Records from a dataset
•••••

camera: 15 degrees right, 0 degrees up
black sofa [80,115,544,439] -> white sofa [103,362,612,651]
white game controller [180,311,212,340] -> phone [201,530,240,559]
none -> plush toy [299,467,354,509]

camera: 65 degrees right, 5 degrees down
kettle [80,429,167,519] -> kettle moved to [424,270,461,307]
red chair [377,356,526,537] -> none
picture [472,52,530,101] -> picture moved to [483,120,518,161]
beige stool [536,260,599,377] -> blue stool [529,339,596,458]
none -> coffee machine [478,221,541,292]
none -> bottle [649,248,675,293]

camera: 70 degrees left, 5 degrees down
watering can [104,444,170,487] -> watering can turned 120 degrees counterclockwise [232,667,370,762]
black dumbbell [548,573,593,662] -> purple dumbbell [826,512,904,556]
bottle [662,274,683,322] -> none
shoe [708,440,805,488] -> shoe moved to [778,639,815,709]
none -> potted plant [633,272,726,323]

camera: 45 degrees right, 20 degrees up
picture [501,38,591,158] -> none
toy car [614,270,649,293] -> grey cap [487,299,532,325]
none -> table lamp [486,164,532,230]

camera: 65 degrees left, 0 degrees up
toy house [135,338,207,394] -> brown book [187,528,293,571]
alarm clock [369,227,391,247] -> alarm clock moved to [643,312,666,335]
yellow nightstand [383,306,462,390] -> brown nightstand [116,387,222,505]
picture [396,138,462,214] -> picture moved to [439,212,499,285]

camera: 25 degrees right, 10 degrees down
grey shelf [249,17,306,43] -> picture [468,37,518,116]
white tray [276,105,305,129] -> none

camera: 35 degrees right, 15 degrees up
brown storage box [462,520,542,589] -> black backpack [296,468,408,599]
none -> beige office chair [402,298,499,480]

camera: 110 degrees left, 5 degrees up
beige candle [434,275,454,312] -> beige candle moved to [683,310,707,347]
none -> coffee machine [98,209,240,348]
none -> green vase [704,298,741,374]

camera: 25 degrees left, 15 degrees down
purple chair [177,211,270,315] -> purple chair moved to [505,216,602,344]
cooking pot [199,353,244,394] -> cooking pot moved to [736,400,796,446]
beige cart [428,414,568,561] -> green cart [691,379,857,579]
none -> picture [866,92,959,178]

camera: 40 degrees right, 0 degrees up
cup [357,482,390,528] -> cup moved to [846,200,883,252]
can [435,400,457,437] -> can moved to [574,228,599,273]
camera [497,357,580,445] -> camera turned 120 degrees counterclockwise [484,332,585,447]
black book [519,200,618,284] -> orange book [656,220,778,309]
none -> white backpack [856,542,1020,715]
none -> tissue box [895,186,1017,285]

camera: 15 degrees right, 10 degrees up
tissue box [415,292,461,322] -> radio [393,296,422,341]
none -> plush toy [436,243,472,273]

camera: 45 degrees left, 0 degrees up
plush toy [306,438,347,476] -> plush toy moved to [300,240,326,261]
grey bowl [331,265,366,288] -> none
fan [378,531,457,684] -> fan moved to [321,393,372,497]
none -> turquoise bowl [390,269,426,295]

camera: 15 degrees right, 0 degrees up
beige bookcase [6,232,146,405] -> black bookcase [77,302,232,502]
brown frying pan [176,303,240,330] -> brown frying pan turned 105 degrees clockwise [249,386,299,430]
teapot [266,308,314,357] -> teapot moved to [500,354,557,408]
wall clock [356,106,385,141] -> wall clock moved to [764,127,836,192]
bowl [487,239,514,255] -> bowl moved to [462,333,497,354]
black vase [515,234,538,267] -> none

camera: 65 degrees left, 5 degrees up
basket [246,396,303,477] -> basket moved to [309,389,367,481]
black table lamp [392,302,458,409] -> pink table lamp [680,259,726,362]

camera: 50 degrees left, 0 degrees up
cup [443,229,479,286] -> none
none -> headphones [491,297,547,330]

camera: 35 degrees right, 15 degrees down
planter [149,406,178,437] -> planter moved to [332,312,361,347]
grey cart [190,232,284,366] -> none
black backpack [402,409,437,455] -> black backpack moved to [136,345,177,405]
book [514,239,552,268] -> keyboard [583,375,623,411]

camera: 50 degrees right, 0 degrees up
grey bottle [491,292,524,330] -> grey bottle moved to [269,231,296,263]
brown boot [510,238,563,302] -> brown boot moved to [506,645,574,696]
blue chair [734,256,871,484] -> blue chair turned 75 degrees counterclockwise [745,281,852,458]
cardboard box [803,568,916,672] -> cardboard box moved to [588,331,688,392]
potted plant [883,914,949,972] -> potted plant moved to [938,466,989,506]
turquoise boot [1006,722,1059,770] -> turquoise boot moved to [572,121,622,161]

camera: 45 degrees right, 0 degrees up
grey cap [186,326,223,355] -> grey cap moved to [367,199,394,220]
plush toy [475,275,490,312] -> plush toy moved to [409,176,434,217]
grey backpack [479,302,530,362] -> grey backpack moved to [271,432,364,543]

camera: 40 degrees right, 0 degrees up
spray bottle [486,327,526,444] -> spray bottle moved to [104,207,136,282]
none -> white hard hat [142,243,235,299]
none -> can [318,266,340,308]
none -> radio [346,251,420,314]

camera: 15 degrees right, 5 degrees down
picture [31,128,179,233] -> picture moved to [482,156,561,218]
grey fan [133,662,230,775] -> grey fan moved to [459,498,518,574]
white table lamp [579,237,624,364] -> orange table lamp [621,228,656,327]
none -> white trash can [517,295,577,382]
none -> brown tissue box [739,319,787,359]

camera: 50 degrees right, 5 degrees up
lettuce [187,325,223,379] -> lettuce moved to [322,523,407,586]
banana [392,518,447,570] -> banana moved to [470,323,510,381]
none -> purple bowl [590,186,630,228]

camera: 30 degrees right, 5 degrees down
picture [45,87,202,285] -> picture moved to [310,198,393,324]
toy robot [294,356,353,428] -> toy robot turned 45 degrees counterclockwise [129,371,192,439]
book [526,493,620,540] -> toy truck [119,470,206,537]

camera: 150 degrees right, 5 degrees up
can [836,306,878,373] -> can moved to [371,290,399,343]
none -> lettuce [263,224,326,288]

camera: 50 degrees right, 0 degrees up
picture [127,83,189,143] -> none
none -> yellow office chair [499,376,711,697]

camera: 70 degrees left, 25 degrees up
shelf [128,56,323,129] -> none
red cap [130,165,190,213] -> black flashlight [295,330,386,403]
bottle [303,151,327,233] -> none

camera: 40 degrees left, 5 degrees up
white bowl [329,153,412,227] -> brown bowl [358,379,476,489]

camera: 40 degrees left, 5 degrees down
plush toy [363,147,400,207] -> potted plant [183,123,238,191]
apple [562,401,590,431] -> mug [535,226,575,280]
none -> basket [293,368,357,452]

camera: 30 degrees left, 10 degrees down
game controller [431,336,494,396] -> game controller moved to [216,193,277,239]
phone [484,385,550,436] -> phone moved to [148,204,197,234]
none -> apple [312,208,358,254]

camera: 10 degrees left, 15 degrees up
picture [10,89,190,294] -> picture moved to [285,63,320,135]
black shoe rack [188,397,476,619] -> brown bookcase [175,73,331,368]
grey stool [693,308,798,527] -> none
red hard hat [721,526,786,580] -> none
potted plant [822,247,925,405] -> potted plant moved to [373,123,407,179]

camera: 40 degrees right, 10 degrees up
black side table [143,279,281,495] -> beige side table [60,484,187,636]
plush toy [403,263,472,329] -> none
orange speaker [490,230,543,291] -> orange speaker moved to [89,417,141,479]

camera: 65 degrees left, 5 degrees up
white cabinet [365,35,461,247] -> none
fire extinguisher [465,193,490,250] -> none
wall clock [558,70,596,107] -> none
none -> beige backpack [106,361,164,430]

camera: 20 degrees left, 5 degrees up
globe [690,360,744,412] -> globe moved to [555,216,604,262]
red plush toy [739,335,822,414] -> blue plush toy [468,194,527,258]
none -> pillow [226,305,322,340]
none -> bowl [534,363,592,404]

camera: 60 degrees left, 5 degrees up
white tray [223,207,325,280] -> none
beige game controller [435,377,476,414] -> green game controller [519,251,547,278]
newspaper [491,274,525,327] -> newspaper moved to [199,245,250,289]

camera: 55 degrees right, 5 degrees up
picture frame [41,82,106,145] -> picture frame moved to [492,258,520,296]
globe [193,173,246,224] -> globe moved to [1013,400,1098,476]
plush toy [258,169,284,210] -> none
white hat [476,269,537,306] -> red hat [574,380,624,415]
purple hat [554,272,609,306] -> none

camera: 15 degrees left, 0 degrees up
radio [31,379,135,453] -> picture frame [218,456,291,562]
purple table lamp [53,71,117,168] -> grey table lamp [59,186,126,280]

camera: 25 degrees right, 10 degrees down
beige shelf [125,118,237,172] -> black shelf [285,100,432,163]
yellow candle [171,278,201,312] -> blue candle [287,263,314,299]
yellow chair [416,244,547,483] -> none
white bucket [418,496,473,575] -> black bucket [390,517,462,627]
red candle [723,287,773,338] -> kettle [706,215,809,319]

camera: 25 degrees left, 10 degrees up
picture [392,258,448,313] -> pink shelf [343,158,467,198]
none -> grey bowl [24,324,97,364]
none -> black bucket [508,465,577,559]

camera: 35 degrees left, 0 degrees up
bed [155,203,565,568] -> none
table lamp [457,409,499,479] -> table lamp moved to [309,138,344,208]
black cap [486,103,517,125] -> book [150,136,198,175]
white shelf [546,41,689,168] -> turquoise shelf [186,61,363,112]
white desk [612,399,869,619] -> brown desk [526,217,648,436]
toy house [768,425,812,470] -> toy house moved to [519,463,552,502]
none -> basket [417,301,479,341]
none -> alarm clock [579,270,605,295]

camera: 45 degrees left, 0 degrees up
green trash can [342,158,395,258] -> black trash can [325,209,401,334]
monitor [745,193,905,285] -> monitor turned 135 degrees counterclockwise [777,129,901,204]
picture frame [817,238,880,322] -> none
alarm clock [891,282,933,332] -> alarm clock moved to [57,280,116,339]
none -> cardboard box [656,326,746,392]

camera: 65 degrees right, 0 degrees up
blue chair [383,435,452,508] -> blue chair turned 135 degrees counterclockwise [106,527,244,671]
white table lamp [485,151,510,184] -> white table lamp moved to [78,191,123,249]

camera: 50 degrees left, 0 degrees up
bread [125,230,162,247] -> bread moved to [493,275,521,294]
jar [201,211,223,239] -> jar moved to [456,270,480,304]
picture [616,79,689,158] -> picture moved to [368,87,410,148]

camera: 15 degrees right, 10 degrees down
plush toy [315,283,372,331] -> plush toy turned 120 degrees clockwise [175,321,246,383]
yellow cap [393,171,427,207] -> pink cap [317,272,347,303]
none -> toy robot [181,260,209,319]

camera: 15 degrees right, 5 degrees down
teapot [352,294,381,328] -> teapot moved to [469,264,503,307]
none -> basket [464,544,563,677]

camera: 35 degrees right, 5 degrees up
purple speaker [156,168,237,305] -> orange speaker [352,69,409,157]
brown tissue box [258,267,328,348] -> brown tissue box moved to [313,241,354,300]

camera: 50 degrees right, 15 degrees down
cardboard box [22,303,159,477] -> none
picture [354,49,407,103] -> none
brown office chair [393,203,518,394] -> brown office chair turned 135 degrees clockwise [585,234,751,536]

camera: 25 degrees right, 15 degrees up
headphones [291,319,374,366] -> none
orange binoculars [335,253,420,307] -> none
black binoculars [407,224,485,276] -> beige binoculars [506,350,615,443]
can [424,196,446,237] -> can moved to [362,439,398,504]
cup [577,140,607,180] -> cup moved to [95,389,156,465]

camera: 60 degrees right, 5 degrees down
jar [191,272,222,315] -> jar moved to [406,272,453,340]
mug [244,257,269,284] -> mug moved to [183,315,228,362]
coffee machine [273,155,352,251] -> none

•••••

▶ **The problem**
Give again, word for word, every line from the one holding "jar [191,272,222,315] ->" to the end of the data.

▶ **Solution for this task**
jar [191,272,222,315] -> jar moved to [406,272,453,340]
mug [244,257,269,284] -> mug moved to [183,315,228,362]
coffee machine [273,155,352,251] -> none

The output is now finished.